**REQUIRED ACTIONS:**
1 – In the text on iceberg metadata naming, swap "version_name_format" for "metadata_name_format" in the part that opens with the words containing "Working with Alternative" and closes with "count_star()", and give that part back.
2 – Summarize the text on iceberg metadata naming in two sentences.
3 – Write what follows the final line of the text on iceberg metadata naming.

**EXTRACT PROVIDED:**
====
Working with Alternative Metadata Naming Conventions

The iceberg extension can handle different metadata naming conventions by specifying them as a comma-delimited list of format strings via the version_name_format parameter. Each format string must take two %s parameters. The first is the location of the version number in the metadata filename and the second is the location of the metadata_compression_codec extension. The behavior described above is provided by the default value of "v%s%s.metadata.gz,%s%smetadata.gz. In the event you had an alternatively named metadata file with such as rev-2.metadata.json.gz, the table could be read via the follow statement.

SELECT *
FROM iceberg_snapshots(
    'data/iceberg/alternative_metadata_gz_naming',
    version = '2',
    version_name_format = 'rev-%s.metadata.json%s',
    metadata_compression_codec = 'gzip',
    allow_moved_paths = true
);
count_star()
====
Stored dataset items
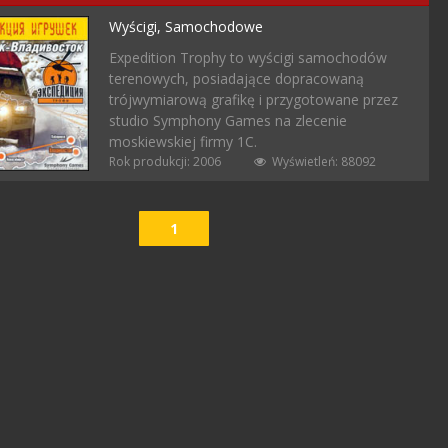
Wyścigi,
Samochodowe
Expedition Trophy to wyścigi samochodów
terenowych, posiadające dopracowaną
trójwymiarową grafikę i przygotowane przez
studio Symphony Games na zlecenie
moskiewskiej firmy 1C.
Rok produkcji: 2006
Wyświetleń: 88092
1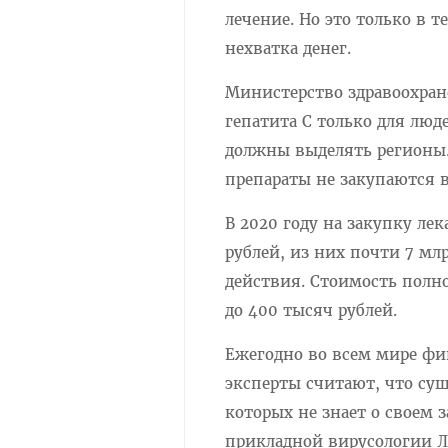
лечение. Но это только в 
нехватка денег.
Министерство здравоохран
гепатита С только для люд
должны выделять регионы.
препараты не закупаются в
В 2020 году на закупку лек
рублей, из них почти 7 м
действия. Стоимость полно
до 400 тысяч рублей.
Ежегодно во всем мире фи
эксперты считают, что су
которых не знает о своем 
прикладной вирусологии Л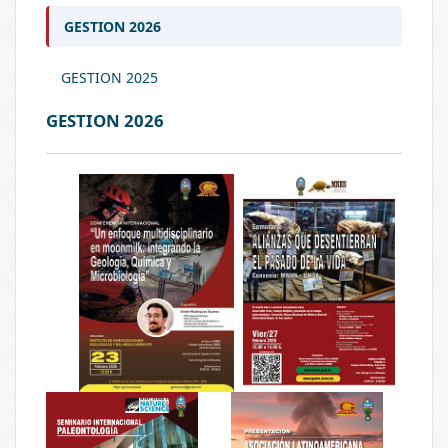
GESTION 2026
GESTION 2025
GESTION 2026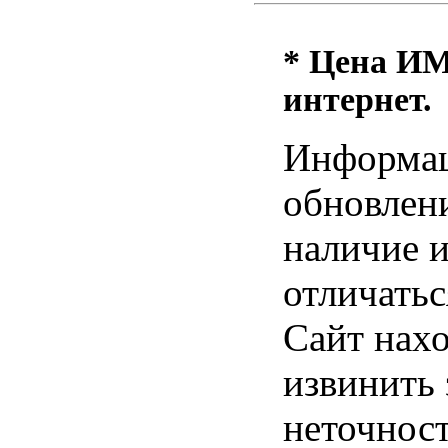
* Цена ИМ 
интернет.
Информац
обновлени
наличие и
отличатьс
Сайт нахо
извинить
неточност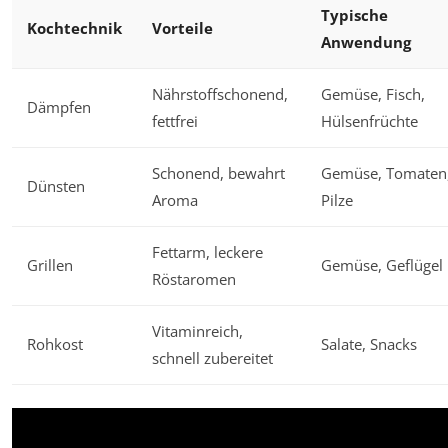
Typische
Kochtechnik
Vorteile
Anwendung
Nährstoffschonend,
Gemüse, Fisch,
Dämpfen
fettfrei
Hülsenfrüchte
Schonend, bewahrt
Gemüse, Tomaten
Dünsten
Aroma
Pilze
Fettarm, leckere
Grillen
Gemüse, Geflügel
Röstaromen
Vitaminreich,
Rohkost
Salate, Snacks
schnell zubereitet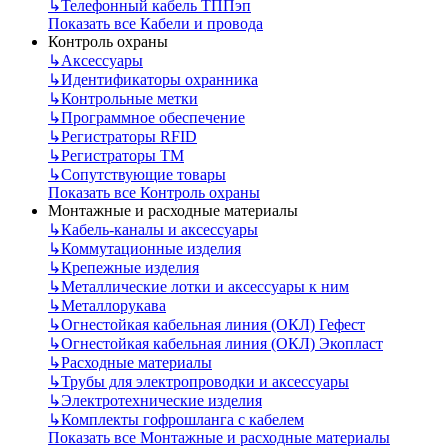
↳
Телефонный кабель ТППэп
Показать все Кабели и провода
Контроль охраны
↳
Аксессуары
↳
Идентификаторы охранника
↳
Контрольные метки
↳
Программное обеспечение
↳
Регистраторы RFID
↳
Регистраторы ТМ
↳
Сопутствующие товары
Показать все Контроль охраны
Монтажные и расходные материалы
↳
Кабель-каналы и аксессуары
↳
Коммутационные изделия
↳
Крепежные изделия
↳
Металлические лотки и аксессуары к ним
↳
Металлорукава
↳
Огнестойкая кабельная линия (ОКЛ) Гефест
↳
Огнестойкая кабельная линия (ОКЛ) Экопласт
↳
Расходные материалы
↳
Трубы для электропроводки и аксессуары
↳
Электротехнические изделия
↳
Комплекты гофрошланга с кабелем
Показать все Монтажные и расходные материалы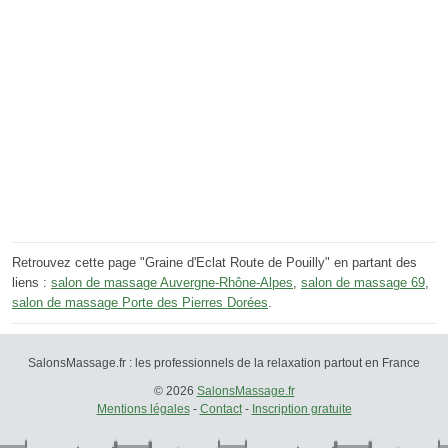
Retrouvez cette page "Graine d'Eclat Route de Pouilly" en partant des
liens :
salon de massage Auvergne-Rhône-Alpes
,
salon de massage 69
,
salon de massage Porte des Pierres Dorées
.
SalonsMassage.fr : les professionnels de la relaxation partout en France
© 2026
SalonsMassage.fr
Mentions légales
-
Contact
-
Inscription gratuite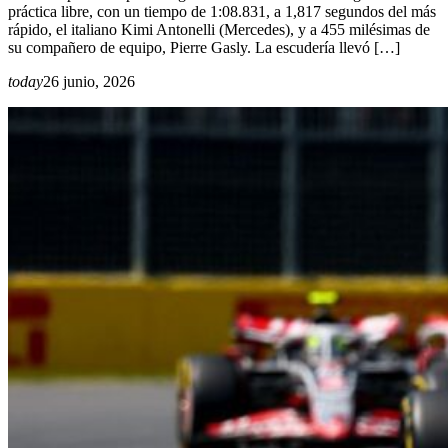
práctica libre, con un tiempo de 1:08.831, a 1,817 segundos del más
rápido, el italiano Kimi Antonelli (Mercedes), y a 455 milésimas de
su compañero de equipo, Pierre Gasly. La escudería llevó […]
today
26 junio, 2026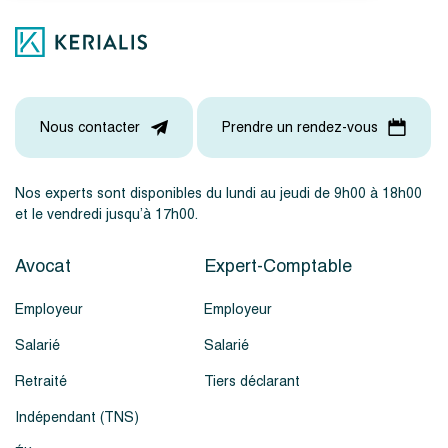
Nous contacter
Prendre un rendez-vous
Nos experts sont disponibles du lundi au jeudi de 9h00 à 18h00
et le vendredi jusqu’à 17h00.
Avocat
Expert-Comptable
Employeur
Employeur
Salarié
Salarié
Retraité
Tiers déclarant
Indépendant (TNS)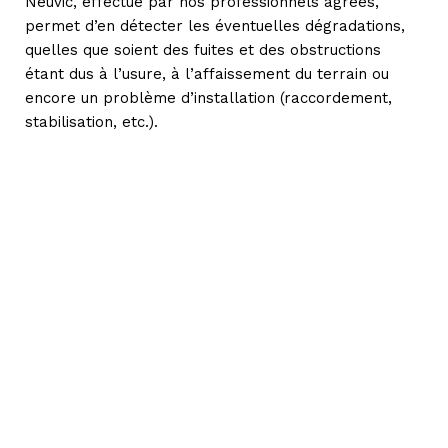
Neuvic, effectué par nos professionnels agréés,
permet d’en détecter les éventuelles dégradations,
quelles que soient des fuites et des obstructions
étant dus à l’usure, à l’affaissement du terrain ou
encore un problème d’installation (raccordement,
stabilisation, etc.).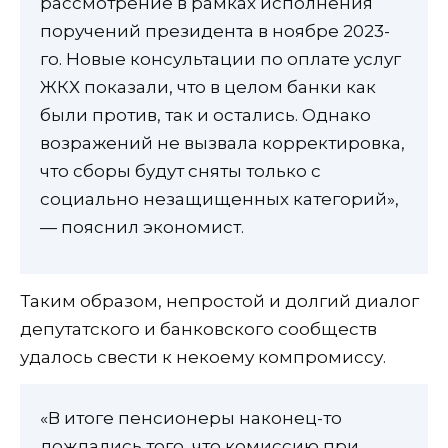
рассмотрение в рамках исполнения
поручений президента в ноябре 2023-
го. Новые консультации по оплате услуг
ЖКХ показали, что в целом банки как
были против, так и остались. Однако
возражений не вызвала корректировка,
что сборы будут сняты только с
социально незащищенных категорий»,
— пояснил экономист.
Таким образом, непростой и долгий диалог
депутатского и банковского сообществ
удалось свести к некоему компромиссу.
«В итоге пенсионеры наконец-то
дождались того, что комиссию при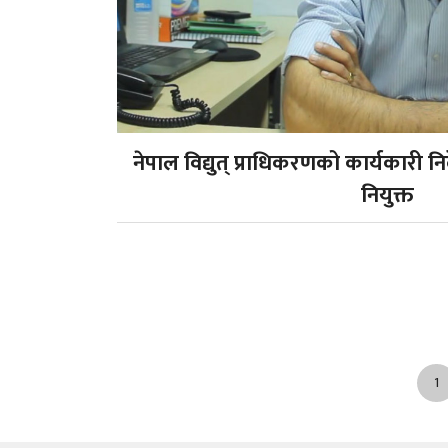
नेपाल विद्युत् प्राधिकरणको कार्यकारी निर
नियुक्त
1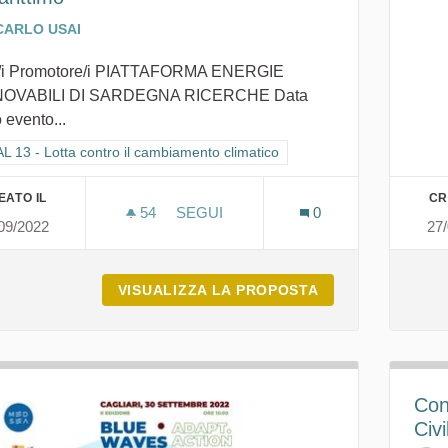
CARLO USAI
/i Promotore/i PIATTAFORMA ENERGIE
NOVABILI DI SARDEGNA RICERCHE Data
o evento...
ra i risultati per categoria: GOAL 13 - Lotta contro il cambiamento climat
 13 - Lotta contro il cambiamento climatico
EATO IL
CR
54
54 SOSTENITORI
SEGUI
0
09/2022
27
VERSO LA SOSTENIBILITÀ NEL TRA
VISUALIZZA LA PROPOSTA
VERSO LA SOSTE
Con
Civi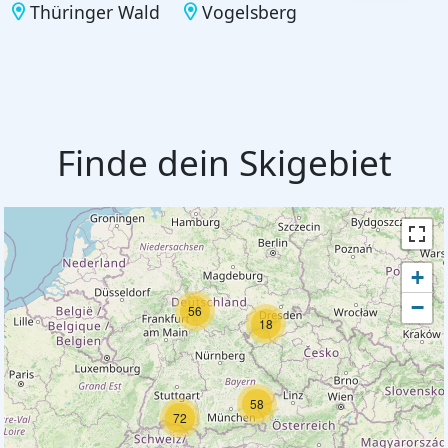
Thüringer Wald
Vogelsberg
Finde dein Skigebiet
+
−
56
18
58
72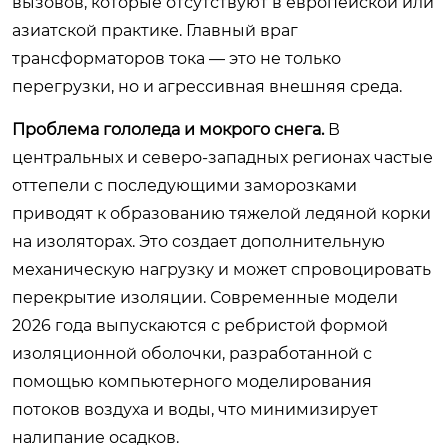
вызовов, которые отсутствуют в европейской или
азиатской практике. Главный враг
трансформаторов тока — это не только
перегрузки, но и агрессивная внешняя среда.
Проблема гололеда и мокрого снега.
В
центральных и северо-западных регионах частые
оттепели с последующими заморозками
приводят к образованию тяжелой ледяной корки
на изоляторах. Это создает дополнительную
механическую нагрузку и может спровоцировать
перекрытие изоляции. Современные модели
2026 года выпускаются с ребристой формой
изоляционной оболочки, разработанной с
помощью компьютерного моделирования
потоков воздуха и воды, что минимизирует
налипание осадков.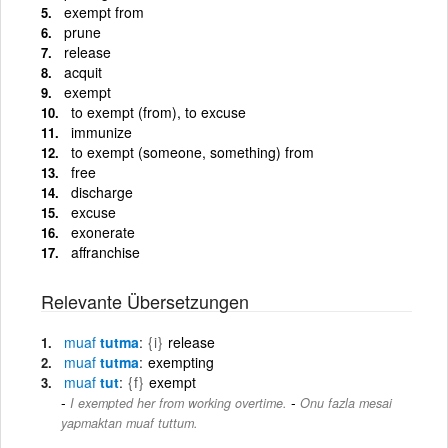
exempt from
prune
release
acquit
exempt
to exempt (from), to excuse
immunize
to exempt (someone, something) from
free
discharge
excuse
exonerate
affranchise
Relevante Übersetzungen
muaf
tutma
{i}
release
muaf
tutma
exempting
muaf
tut
{f}
exempt
-
I exempted her from working overtime.
Onu fazla mesai
yapmaktan muaf tuttum.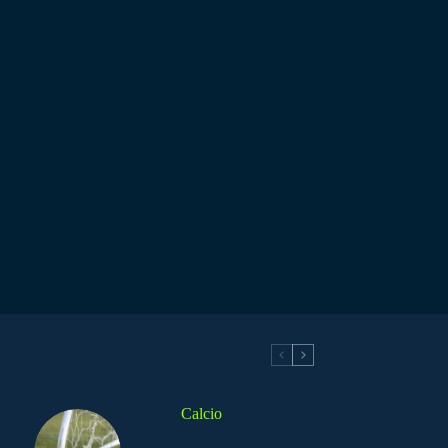
Calcio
====
**ANSWERS FOR THE TASKS:**
1 –
Working with Alternative Metadata Naming Conventions

The iceberg extension can handle different metadata naming conventions by specifying them as a comma-delimited list of format strings via the metadata_name_format parameter. Each format string must take two %s parameters. The first is the location of the version number in the metadata filename and the second is the location of the metadata_compression_codec extension. The behavior described above is provided by the default value of "v%s%s.metadata.gz,%s%smetadata.gz. In the event you had an alternatively named metadata file with such as rev-2.metadata.json.gz, the table could be read via the follow statement.

SELECT *
FROM iceberg_snapshots(
    'data/iceberg/alternative_metadata_gz_naming',
    version = '2',
    metadata_name_format = 'rev-%s.metadata.json%s',
    metadata_compression_codec = 'gzip',
    allow_moved_paths = true
);
count_star()

2 – The iceberg extension handles alternative metadata naming conventions through the version_name_format parameter, a comma-delimited list of format strings that each take two %s parameters, the first marking the version number and the second the metadata_compression_codec extension. As an example, a table whose metadata file is named like rev-2.metadata.json.gz can be read by calling iceberg_snapshots with version_name_format set to 'rev-%s.metadata.json%s' and metadata_compression_codec set to 'gzip'.

3 –
60175

“Guessing” Metadata Versions

By default, either a table version number or a version-hint.text must be provided for the iceberg extension to read a table. This is typically provided by an external data catalog. In the event neither is present, the iceberg extension can attempt to guess the latest version by passing ? as the table version. The “latest” version is assumed to be the filename that is lexicographically largest when sorting the filenames. Collations are not considered. This behavior is not enabled by default as it may potentially violate ACID constraints. It can be enabled by setting unsafe_enable_version_guessing to true. When this is set, iceberg functions will attempt to guess the latest version by default before failing.

SET unsafe_enable_version_guessing=true;
SELECT count(*)
FROM iceberg_scan('data/iceberg/lineitem_iceberg_no_hint', allow_moved_paths = true);
-- Or explicitly as:
-- FROM iceberg_scan(
--         'data/iceberg/lineitem_iceberg_no_hint',
--         version = '?',
--         allow_moved_paths = true
-- );
count_star()
51793

Limitations

Writing (i.e., exporting to) Iceberg files is currently not supported.